■ **PROVIDED DATA**:
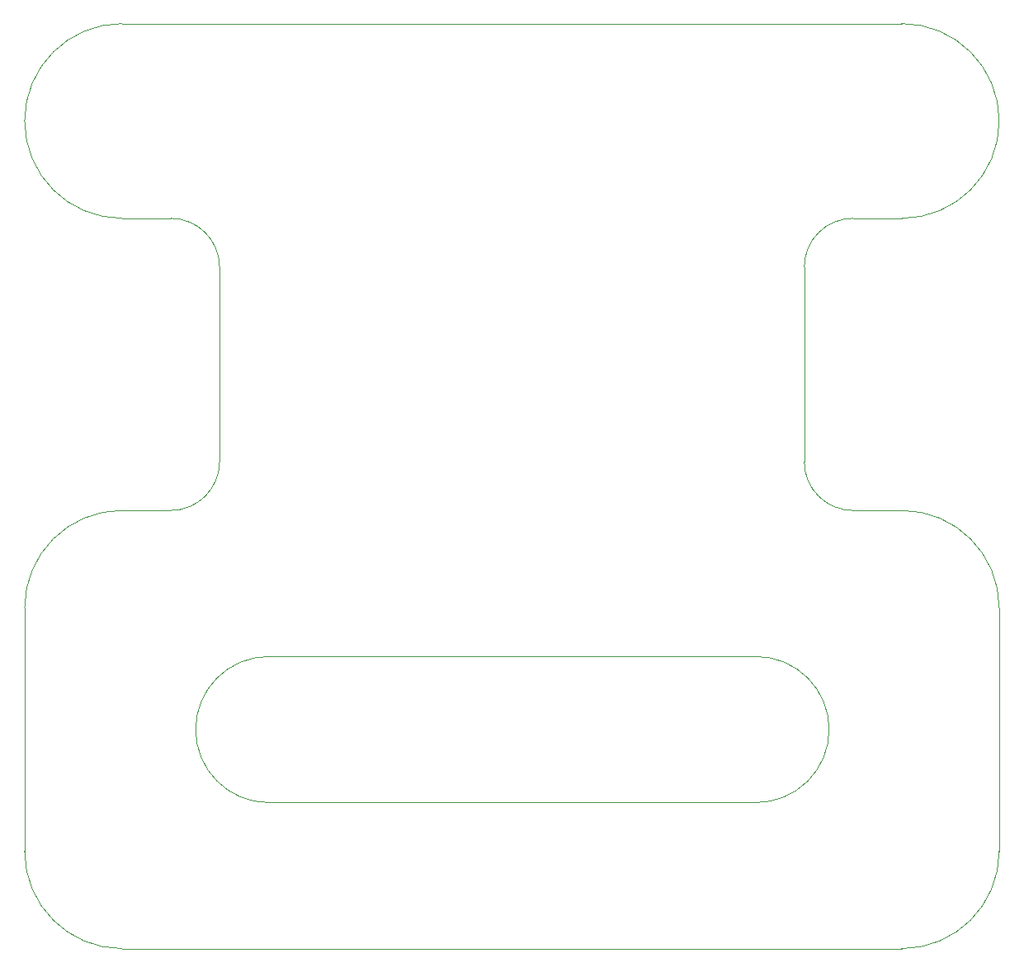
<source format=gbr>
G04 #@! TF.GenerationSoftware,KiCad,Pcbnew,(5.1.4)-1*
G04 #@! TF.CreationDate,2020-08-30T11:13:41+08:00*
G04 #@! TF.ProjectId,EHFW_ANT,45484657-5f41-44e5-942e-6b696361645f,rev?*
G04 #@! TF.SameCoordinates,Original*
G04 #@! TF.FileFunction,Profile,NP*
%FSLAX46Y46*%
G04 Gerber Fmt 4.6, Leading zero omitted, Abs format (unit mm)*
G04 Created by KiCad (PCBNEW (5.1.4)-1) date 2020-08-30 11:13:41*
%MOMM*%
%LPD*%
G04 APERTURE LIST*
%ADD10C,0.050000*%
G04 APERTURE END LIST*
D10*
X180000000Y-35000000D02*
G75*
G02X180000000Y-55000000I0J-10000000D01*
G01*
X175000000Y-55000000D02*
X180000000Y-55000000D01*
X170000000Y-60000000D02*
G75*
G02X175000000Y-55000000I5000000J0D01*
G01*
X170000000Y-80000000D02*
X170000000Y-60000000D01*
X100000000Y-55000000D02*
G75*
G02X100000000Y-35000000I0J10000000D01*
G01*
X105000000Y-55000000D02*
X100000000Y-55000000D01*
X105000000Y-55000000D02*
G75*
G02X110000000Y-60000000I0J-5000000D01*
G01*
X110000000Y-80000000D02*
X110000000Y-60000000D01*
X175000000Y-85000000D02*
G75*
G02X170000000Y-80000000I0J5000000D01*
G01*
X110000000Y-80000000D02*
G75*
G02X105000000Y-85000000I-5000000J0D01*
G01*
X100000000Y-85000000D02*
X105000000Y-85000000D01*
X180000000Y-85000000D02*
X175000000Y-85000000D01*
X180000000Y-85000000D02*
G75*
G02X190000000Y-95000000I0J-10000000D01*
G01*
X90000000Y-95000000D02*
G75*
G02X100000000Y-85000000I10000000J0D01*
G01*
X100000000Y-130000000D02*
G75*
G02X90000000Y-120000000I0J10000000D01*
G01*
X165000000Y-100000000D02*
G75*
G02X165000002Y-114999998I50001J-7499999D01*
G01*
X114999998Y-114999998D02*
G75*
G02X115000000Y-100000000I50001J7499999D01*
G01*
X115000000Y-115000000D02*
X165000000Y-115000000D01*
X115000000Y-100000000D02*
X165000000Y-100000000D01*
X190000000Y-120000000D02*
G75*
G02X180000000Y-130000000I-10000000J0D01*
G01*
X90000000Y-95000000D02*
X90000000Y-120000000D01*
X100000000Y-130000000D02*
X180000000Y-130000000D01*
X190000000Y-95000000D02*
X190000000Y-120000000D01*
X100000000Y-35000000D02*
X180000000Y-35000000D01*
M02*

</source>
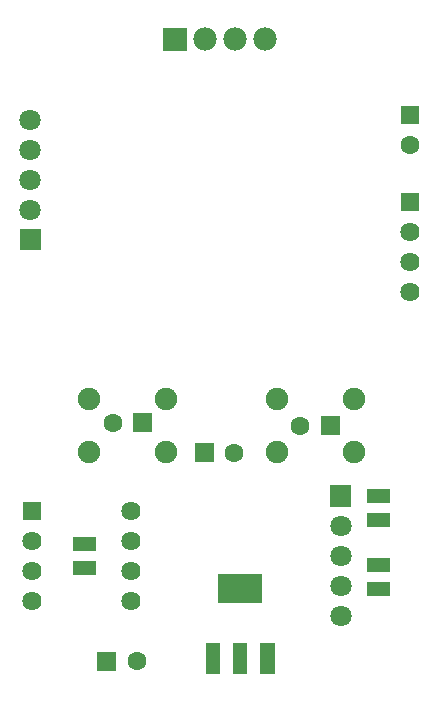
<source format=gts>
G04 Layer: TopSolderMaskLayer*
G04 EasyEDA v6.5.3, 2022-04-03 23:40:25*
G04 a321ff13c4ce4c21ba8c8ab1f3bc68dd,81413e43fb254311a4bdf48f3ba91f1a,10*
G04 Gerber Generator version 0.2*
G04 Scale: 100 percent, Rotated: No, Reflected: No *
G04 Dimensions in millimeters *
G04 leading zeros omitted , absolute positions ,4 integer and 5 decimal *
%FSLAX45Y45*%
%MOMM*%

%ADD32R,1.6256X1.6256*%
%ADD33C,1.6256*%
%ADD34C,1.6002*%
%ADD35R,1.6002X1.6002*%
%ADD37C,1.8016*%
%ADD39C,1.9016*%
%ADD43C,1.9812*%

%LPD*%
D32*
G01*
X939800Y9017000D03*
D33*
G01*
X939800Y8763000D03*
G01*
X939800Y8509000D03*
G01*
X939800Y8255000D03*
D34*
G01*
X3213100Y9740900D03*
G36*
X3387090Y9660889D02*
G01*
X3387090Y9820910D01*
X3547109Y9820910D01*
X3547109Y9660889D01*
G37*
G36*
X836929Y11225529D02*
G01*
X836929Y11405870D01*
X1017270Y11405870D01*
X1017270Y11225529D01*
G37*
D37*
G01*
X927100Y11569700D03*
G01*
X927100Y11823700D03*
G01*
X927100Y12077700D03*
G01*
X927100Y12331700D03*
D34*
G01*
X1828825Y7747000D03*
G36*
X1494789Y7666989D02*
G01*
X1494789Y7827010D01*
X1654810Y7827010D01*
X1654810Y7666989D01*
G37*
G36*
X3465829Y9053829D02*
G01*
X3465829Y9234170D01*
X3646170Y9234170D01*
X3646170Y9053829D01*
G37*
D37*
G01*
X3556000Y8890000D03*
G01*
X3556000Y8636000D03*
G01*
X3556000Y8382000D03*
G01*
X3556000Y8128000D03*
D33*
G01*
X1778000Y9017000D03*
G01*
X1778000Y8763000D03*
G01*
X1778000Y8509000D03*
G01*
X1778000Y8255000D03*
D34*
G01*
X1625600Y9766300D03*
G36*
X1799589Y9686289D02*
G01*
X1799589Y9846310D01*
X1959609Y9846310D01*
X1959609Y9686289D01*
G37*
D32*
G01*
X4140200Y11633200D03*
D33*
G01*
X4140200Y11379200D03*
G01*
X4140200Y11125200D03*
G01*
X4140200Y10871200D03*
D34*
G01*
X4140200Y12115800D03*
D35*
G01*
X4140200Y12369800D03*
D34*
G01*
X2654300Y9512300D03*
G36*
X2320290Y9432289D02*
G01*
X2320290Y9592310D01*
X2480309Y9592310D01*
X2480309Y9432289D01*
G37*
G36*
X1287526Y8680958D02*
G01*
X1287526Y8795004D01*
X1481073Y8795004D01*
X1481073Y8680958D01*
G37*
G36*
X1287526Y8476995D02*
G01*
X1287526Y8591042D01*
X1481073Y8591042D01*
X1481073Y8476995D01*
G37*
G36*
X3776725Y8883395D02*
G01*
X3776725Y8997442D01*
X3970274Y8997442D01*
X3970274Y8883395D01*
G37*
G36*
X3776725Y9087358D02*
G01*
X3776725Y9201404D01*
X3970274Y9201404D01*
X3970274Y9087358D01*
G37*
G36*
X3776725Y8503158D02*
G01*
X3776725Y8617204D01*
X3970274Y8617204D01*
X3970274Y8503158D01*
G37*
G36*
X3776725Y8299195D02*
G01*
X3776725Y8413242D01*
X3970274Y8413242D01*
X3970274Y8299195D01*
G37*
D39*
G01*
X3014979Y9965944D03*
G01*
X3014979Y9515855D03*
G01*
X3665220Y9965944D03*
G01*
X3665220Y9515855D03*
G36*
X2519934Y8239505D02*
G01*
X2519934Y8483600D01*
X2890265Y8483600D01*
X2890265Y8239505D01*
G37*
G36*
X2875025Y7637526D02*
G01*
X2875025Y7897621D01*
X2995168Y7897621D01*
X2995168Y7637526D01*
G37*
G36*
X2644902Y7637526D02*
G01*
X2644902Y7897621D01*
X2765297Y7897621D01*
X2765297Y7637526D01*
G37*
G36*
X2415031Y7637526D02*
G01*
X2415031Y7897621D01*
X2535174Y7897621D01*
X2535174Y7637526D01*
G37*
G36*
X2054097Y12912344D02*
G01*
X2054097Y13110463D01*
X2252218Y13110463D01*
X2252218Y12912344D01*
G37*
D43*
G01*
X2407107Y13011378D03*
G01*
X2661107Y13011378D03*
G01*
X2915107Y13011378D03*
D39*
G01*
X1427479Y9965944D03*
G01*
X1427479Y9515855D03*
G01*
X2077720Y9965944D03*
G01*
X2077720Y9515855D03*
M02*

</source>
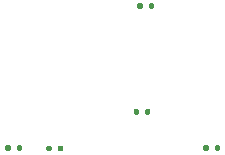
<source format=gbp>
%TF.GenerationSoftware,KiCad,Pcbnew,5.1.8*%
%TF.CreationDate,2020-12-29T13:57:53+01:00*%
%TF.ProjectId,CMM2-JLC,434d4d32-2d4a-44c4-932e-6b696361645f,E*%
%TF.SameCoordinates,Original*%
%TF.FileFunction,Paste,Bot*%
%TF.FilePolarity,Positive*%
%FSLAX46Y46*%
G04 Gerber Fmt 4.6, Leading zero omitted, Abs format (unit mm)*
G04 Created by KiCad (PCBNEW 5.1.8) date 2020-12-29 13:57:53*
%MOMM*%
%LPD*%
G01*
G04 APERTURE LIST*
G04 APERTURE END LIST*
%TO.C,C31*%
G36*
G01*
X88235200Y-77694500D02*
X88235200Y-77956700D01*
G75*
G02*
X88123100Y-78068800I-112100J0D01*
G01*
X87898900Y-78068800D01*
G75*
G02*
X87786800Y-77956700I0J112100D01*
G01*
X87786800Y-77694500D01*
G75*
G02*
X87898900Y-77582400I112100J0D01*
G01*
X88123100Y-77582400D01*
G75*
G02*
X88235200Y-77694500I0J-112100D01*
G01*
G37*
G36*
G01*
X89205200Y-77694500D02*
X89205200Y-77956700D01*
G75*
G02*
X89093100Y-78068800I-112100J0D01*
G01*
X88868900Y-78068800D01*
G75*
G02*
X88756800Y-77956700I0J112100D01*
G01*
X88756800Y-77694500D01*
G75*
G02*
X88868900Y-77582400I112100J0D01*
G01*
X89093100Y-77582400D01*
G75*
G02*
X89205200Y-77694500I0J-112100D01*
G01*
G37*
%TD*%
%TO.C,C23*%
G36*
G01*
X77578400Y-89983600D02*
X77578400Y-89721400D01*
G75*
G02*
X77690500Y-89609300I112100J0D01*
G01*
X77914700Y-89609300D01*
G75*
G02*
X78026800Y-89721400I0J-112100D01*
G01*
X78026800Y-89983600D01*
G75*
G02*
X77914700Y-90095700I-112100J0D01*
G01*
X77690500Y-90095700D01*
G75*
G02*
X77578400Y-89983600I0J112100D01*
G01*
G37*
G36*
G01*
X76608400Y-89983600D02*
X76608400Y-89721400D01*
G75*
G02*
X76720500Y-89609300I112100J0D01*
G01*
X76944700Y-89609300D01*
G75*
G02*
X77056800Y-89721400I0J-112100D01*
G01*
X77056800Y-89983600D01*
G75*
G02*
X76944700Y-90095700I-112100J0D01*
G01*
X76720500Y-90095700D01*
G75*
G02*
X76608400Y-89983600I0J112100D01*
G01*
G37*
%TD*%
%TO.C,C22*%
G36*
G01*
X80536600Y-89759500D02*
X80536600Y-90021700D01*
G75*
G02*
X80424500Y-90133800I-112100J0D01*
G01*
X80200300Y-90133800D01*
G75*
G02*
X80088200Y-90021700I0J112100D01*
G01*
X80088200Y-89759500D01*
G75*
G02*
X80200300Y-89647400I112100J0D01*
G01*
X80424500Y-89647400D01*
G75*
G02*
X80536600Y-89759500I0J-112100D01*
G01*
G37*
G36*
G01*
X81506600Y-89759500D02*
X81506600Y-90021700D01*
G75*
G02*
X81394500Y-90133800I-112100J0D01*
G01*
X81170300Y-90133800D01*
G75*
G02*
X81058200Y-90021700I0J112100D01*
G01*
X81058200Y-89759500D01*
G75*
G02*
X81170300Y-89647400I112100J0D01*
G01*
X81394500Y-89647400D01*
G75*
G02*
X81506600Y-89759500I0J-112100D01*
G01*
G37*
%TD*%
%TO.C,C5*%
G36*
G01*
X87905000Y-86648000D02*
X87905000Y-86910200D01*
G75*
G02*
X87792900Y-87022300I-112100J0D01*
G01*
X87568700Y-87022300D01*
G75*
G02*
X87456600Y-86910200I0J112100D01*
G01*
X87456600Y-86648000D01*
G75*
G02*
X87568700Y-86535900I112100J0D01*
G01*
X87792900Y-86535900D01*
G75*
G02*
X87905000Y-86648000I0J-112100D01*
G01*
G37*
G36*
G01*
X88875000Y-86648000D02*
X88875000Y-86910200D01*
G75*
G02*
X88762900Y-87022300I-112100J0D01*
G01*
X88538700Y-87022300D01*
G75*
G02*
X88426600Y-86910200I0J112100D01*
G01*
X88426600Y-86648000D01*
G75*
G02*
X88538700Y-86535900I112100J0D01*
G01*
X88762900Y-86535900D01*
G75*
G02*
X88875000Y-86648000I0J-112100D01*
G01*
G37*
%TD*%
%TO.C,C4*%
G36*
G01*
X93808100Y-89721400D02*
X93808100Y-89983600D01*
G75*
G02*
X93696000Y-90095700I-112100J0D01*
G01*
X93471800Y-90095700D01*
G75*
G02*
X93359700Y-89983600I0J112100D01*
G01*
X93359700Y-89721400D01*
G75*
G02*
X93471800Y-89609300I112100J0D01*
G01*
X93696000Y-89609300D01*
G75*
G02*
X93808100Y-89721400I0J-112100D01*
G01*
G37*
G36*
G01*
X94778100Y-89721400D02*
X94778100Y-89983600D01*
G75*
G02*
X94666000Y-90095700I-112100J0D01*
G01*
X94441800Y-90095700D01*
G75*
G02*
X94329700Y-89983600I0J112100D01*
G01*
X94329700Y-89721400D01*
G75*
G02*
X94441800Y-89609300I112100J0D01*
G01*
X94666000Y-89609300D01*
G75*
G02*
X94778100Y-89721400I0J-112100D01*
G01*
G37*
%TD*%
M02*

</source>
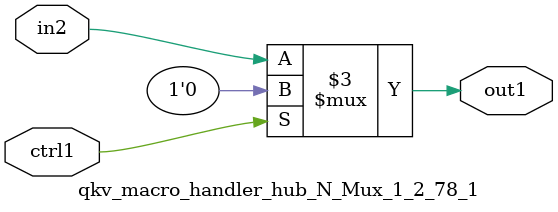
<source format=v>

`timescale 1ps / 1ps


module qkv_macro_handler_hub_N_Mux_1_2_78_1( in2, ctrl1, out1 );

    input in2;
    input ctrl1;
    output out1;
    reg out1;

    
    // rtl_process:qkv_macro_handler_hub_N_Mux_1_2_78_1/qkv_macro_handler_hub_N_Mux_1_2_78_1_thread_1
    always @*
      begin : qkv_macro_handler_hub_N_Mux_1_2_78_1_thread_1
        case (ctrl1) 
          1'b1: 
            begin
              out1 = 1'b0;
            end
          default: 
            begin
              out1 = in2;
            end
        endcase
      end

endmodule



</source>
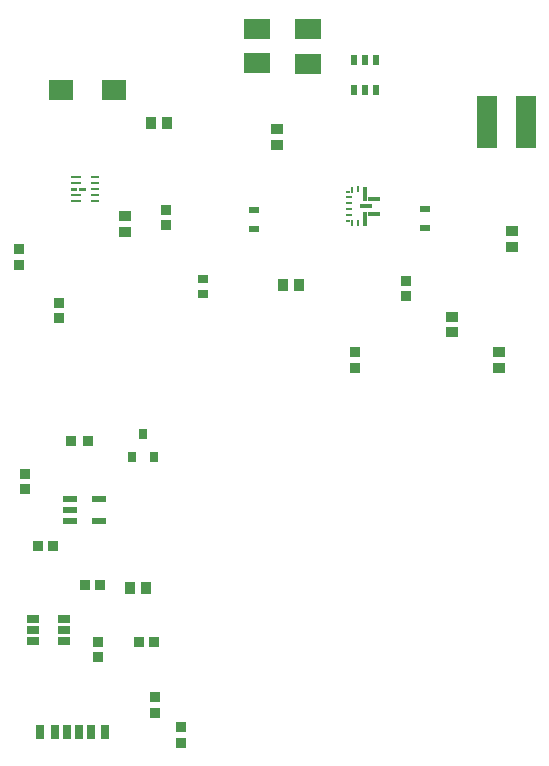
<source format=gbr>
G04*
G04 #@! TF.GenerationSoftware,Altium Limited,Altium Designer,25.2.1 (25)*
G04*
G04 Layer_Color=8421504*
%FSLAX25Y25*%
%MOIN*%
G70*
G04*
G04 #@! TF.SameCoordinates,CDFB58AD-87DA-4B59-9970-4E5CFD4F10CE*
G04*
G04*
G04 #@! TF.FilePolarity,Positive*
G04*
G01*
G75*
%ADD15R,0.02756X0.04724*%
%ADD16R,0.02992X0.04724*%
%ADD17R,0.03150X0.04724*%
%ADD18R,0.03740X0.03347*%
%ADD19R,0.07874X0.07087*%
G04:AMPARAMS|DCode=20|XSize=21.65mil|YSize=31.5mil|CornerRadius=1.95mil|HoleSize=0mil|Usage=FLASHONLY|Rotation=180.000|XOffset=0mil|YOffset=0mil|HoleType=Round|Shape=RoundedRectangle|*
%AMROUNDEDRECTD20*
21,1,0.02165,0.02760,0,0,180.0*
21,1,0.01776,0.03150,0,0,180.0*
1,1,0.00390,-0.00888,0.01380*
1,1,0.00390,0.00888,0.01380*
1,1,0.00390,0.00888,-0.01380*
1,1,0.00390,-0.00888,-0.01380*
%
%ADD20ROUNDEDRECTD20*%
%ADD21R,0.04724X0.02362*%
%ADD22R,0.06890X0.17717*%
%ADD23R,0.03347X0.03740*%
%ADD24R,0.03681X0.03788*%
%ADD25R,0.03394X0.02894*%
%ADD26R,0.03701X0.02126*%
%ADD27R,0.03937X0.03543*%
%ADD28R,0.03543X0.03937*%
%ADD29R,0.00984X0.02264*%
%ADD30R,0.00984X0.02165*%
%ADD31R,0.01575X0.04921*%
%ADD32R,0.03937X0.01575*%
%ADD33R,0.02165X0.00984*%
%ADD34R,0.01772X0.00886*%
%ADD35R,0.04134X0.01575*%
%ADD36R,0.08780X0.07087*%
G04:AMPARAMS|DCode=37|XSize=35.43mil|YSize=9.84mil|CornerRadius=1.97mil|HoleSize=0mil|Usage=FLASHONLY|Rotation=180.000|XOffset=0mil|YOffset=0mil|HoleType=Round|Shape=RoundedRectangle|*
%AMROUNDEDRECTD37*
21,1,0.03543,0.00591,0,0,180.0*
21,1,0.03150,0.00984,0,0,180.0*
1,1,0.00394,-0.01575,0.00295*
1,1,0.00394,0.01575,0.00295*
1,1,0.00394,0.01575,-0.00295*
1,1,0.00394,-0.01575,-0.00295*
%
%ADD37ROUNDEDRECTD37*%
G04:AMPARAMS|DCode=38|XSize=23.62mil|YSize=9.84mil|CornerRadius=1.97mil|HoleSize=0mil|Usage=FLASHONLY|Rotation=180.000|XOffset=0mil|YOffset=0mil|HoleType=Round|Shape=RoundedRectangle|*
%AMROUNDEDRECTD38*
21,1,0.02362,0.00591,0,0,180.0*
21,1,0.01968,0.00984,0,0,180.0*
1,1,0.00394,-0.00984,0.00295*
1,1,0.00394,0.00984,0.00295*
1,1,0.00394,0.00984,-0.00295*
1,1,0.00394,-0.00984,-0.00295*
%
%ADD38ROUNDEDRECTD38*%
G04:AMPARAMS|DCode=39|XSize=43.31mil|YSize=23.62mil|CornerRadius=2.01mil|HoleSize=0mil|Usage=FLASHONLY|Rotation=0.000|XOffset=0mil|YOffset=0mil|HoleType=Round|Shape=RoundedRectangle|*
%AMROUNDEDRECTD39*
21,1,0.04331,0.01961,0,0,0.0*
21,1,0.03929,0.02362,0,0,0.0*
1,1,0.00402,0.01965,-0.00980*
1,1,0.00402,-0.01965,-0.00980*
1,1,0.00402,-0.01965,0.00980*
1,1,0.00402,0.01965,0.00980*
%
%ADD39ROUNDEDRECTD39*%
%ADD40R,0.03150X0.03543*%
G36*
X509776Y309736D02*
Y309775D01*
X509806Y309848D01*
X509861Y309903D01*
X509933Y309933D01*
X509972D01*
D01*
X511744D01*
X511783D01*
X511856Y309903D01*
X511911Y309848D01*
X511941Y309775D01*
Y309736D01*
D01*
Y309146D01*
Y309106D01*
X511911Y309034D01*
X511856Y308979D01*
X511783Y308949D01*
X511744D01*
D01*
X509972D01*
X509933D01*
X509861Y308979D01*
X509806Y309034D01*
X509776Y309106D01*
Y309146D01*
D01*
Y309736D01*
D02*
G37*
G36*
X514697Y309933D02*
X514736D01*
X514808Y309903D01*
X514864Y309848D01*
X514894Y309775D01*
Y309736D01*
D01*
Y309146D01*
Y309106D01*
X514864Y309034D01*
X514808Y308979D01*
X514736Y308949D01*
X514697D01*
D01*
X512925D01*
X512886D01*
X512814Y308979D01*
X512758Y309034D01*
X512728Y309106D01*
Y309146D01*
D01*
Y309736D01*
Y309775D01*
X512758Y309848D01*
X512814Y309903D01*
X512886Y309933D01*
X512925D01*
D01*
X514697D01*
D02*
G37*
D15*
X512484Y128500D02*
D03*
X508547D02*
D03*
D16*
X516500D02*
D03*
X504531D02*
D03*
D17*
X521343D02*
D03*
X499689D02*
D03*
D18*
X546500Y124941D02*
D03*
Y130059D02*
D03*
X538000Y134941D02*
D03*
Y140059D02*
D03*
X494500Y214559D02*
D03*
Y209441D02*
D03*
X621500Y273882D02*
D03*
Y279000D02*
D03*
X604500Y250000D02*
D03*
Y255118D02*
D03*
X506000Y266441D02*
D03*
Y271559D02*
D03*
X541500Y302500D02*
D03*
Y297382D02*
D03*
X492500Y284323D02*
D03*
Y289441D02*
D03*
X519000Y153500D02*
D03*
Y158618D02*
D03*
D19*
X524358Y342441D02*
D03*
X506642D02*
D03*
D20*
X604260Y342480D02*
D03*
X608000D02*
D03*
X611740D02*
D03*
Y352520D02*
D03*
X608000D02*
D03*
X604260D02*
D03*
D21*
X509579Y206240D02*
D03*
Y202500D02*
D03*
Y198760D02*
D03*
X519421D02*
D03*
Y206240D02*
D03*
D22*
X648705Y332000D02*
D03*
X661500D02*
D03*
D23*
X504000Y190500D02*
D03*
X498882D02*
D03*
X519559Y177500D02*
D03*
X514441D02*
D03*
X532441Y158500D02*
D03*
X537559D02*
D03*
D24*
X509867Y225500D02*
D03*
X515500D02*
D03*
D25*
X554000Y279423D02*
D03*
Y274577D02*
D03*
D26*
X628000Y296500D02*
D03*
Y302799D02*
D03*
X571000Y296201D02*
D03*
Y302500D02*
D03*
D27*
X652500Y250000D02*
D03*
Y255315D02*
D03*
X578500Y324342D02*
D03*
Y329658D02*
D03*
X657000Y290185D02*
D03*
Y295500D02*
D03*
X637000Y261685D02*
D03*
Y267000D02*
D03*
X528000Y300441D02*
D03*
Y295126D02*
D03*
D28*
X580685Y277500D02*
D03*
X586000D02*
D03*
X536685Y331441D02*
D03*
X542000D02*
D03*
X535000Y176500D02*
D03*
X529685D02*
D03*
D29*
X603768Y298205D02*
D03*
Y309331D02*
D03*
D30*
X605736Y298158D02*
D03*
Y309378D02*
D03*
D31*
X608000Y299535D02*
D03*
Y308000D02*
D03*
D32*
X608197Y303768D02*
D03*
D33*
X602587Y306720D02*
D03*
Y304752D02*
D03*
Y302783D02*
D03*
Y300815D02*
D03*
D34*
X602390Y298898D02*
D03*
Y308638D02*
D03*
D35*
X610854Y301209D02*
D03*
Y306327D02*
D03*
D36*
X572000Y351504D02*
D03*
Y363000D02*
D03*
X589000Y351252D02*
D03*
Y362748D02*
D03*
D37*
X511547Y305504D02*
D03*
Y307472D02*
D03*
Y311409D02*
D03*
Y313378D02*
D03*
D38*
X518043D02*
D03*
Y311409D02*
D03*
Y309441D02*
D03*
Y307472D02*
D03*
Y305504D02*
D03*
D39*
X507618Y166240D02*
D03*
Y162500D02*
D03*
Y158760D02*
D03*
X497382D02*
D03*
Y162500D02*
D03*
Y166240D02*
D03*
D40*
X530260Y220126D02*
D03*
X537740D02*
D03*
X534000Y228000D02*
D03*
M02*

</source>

■ **WHAT YOU SHOULD DO**: Wherever the word "Original" turns up in the records above, copy the line that holds it.

■ **SOLUTION BELOW**:
G04 #@! TF.SameCoordinates,Original*
%TF.SameCoordinates,Original*%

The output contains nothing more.